══ EXERCISE DATA

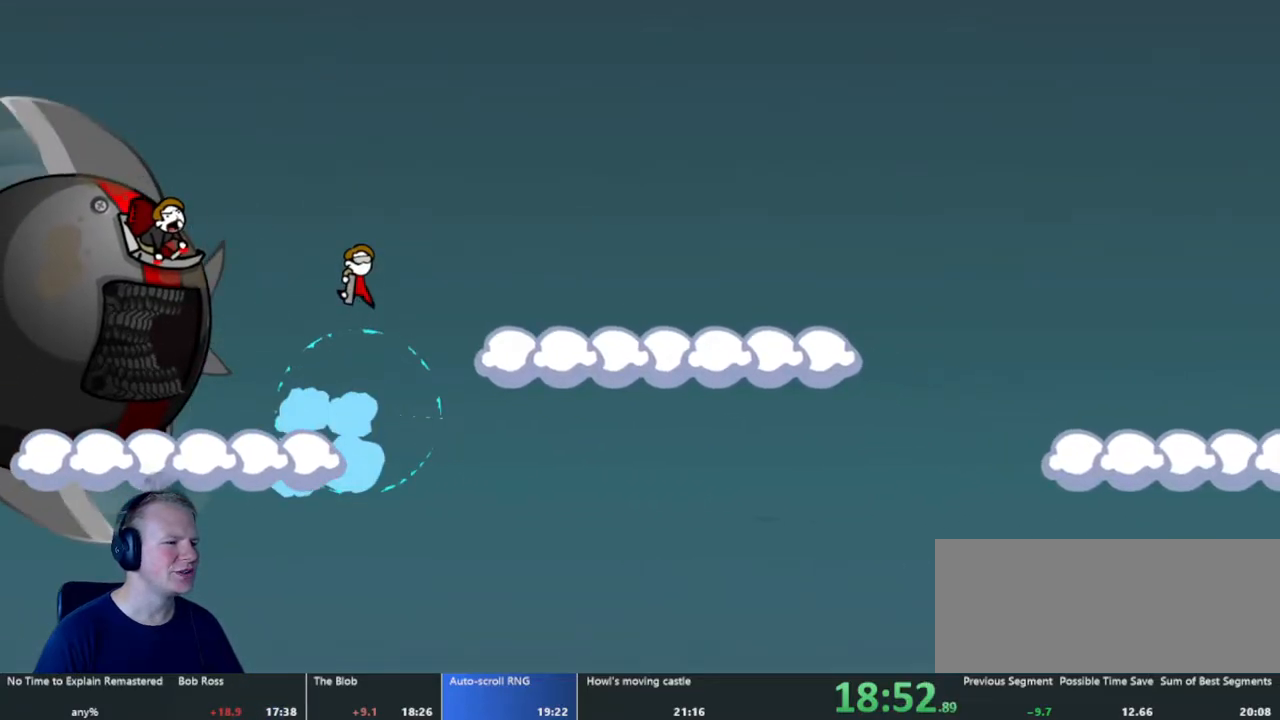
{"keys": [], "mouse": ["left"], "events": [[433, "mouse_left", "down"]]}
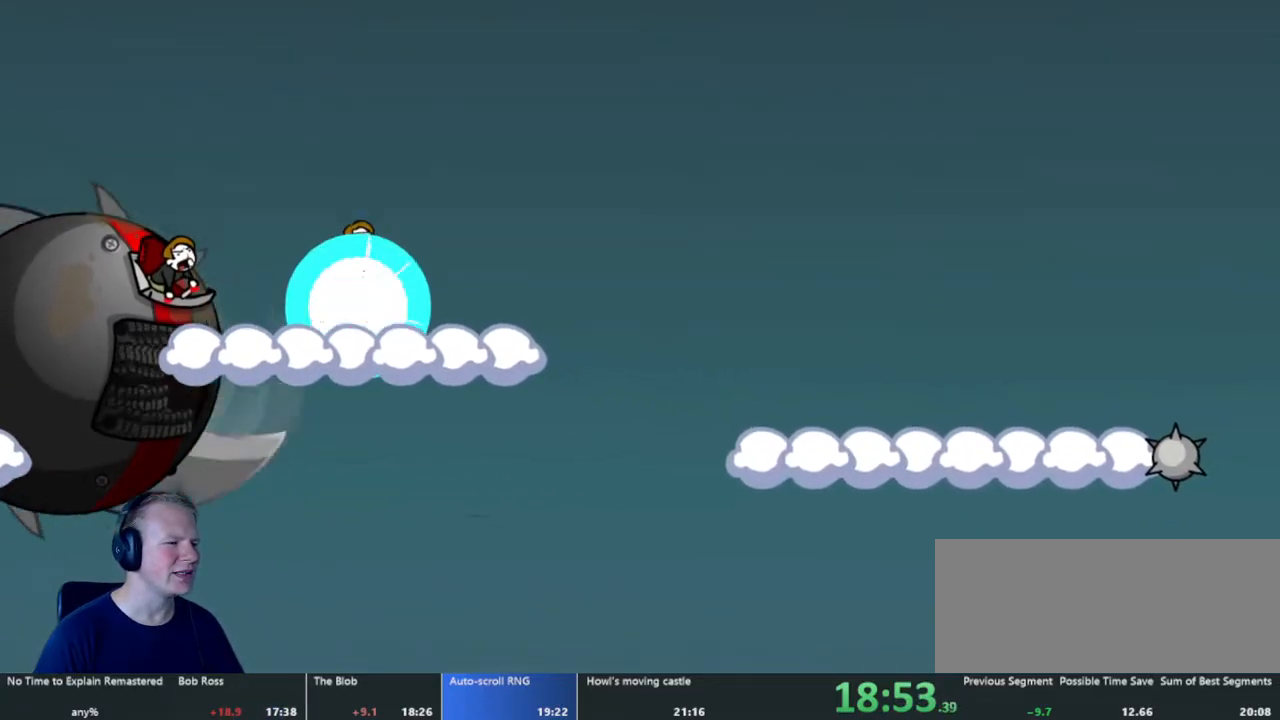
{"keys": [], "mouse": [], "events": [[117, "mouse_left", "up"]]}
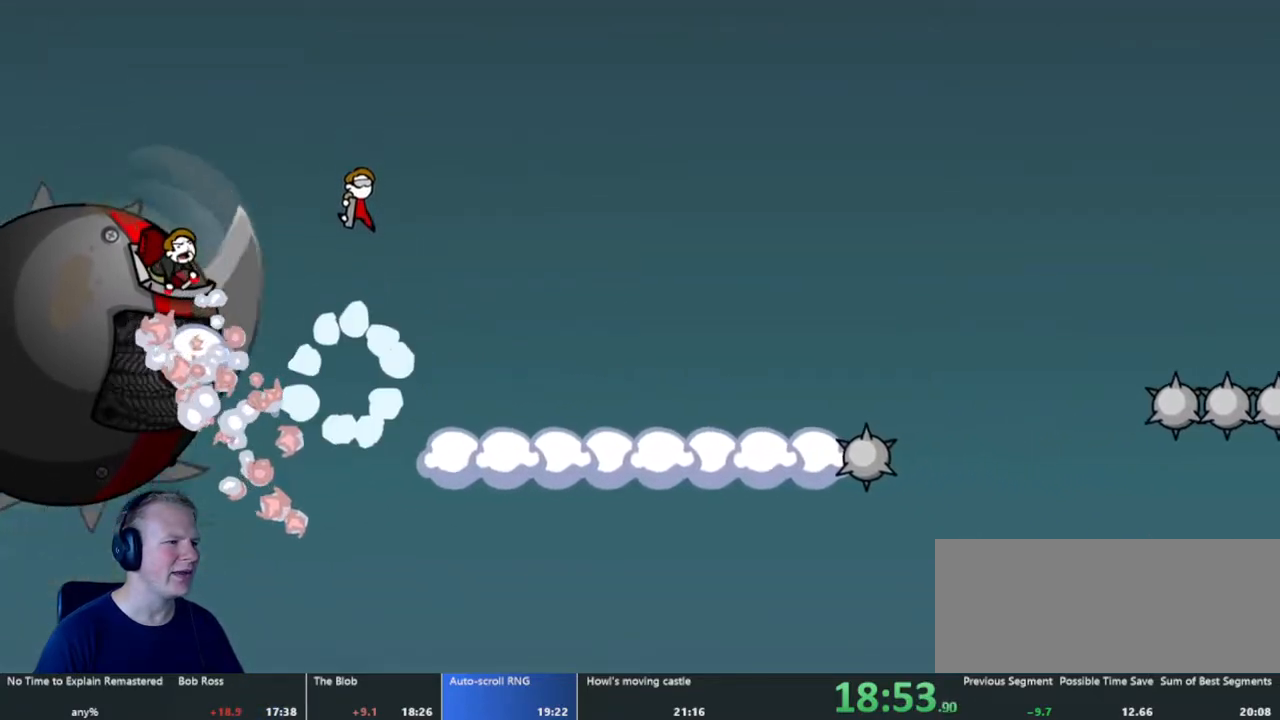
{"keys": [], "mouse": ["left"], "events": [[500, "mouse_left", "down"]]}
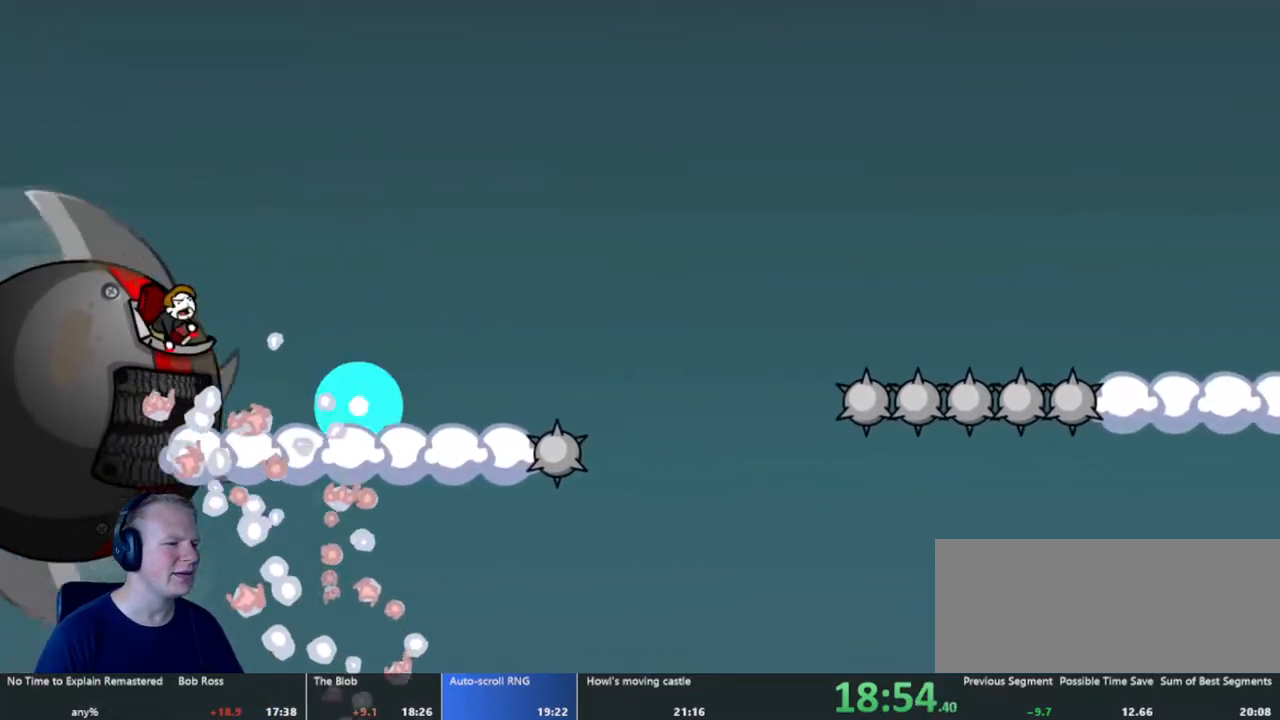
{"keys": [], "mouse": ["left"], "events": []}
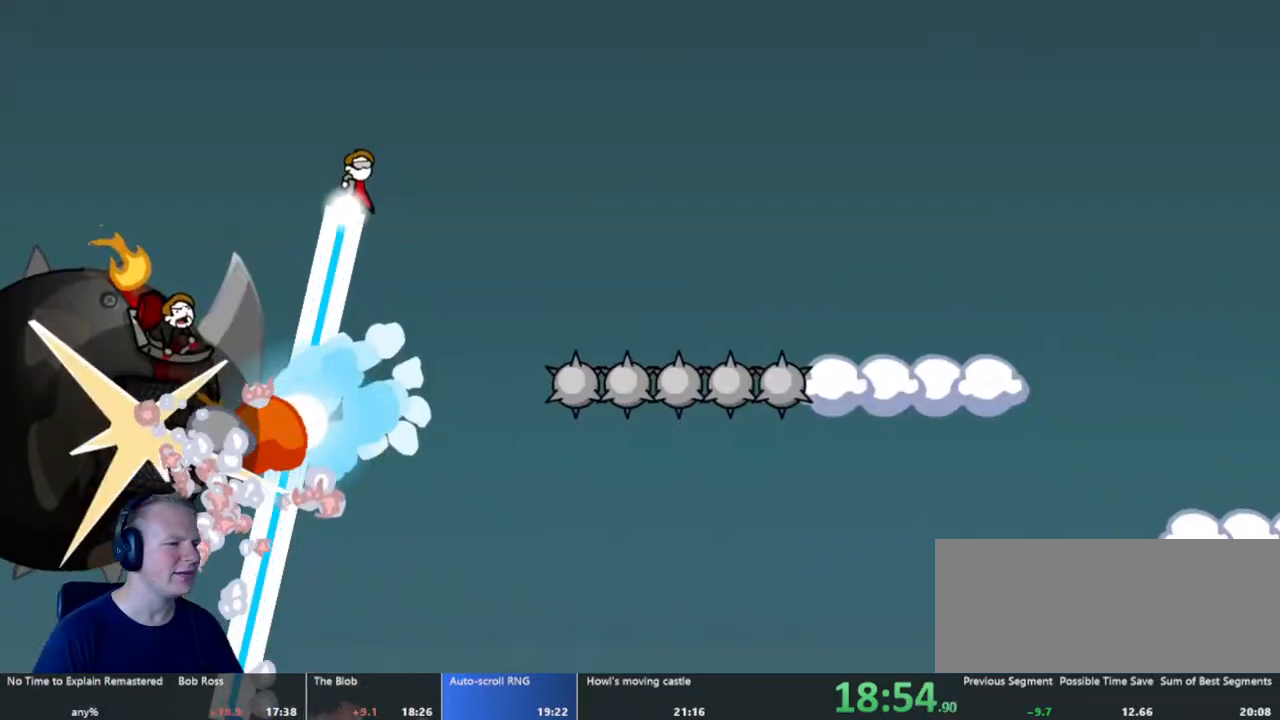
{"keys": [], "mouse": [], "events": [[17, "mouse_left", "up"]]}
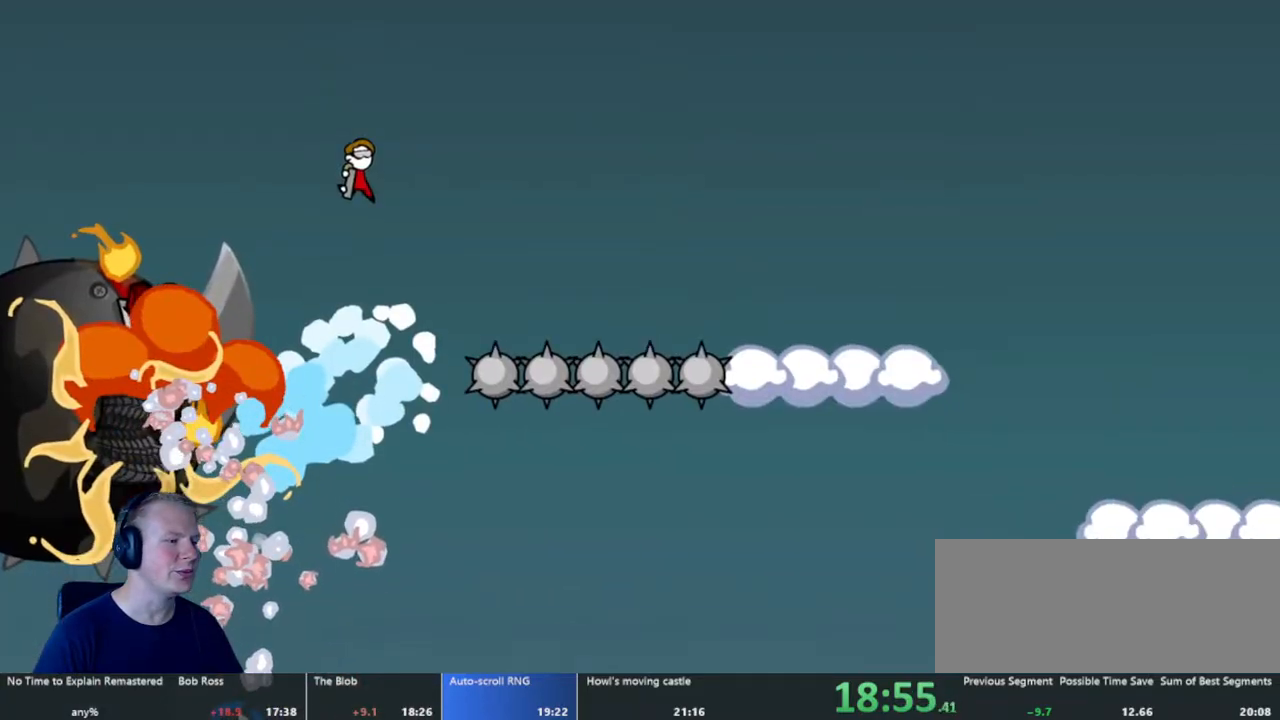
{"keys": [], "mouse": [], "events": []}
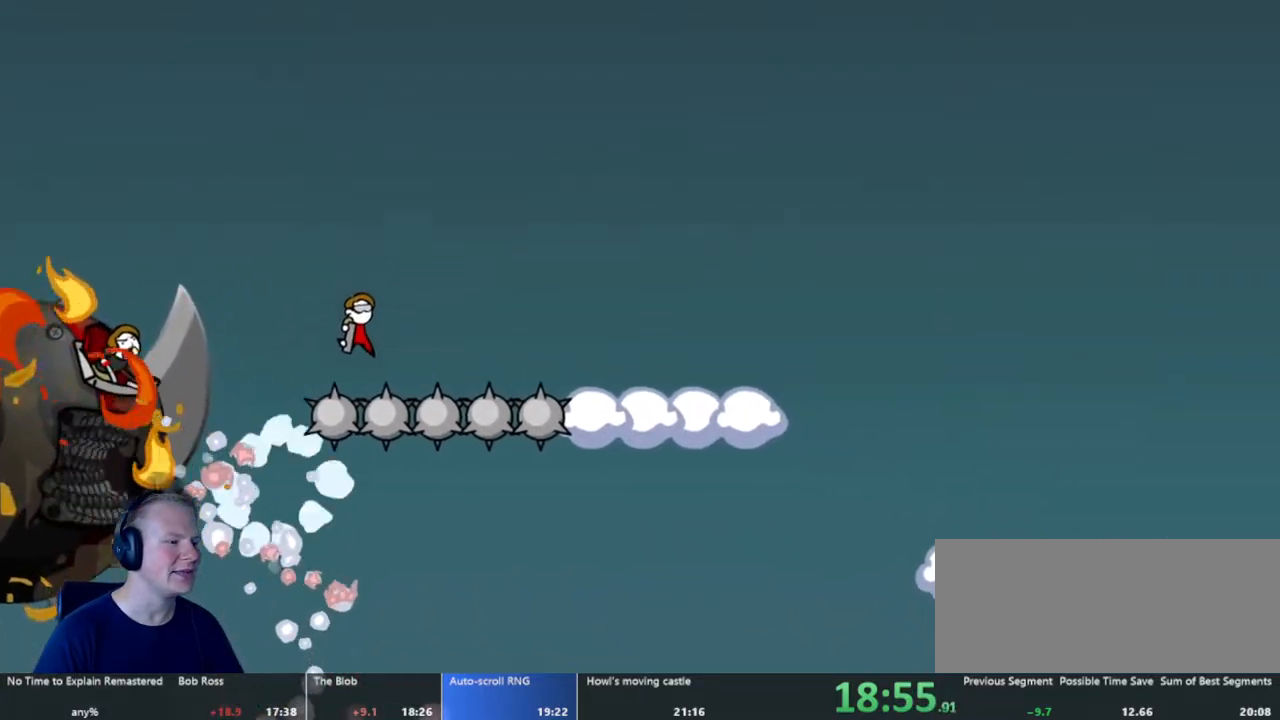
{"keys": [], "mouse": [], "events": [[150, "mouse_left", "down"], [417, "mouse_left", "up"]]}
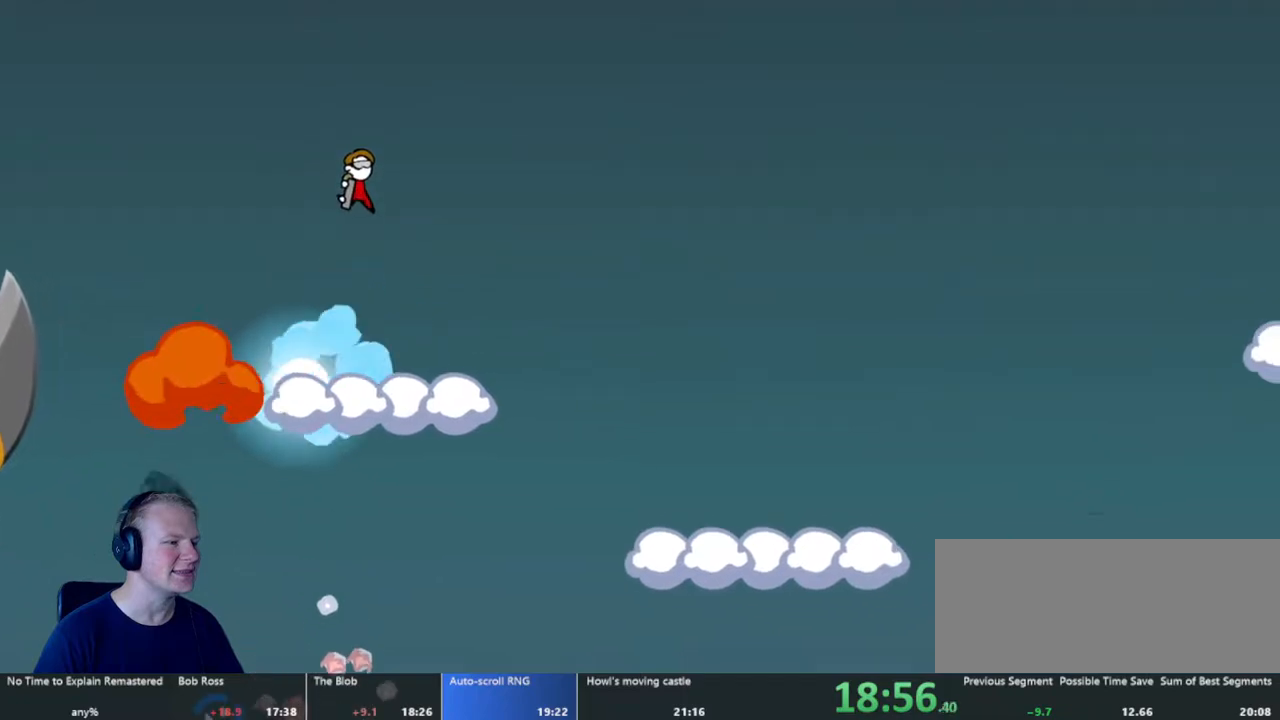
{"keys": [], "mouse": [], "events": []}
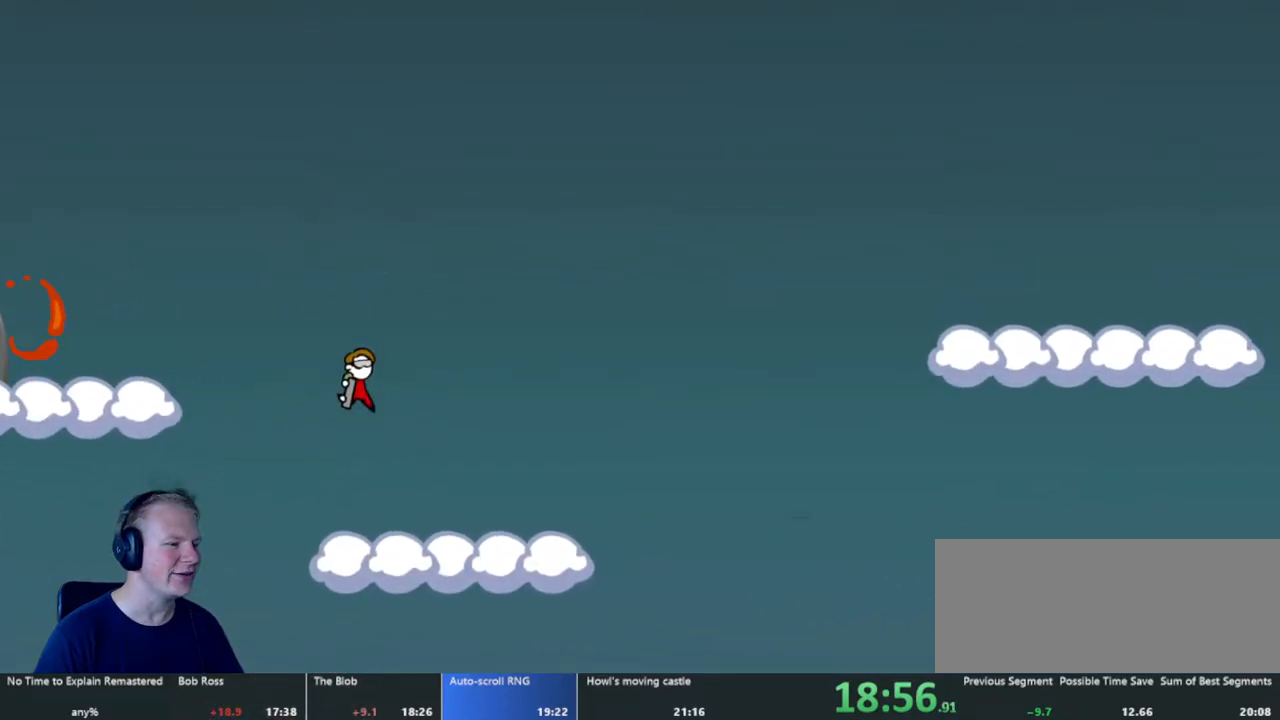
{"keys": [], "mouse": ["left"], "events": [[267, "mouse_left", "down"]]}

════

▶ [BRIEF] Only lines with the string "down" belong in the answer; copy each of them from the listing.

▶ [RESULT OF THIS TASK]
{"keys": [], "mouse": ["left"], "events": [[433, "mouse_left", "down"]]}
{"keys": [], "mouse": ["left"], "events": [[500, "mouse_left", "down"]]}
{"keys": [], "mouse": [], "events": [[150, "mouse_left", "down"], [417, "mouse_left", "up"]]}
{"keys": [], "mouse": ["left"], "events": [[267, "mouse_left", "down"]]}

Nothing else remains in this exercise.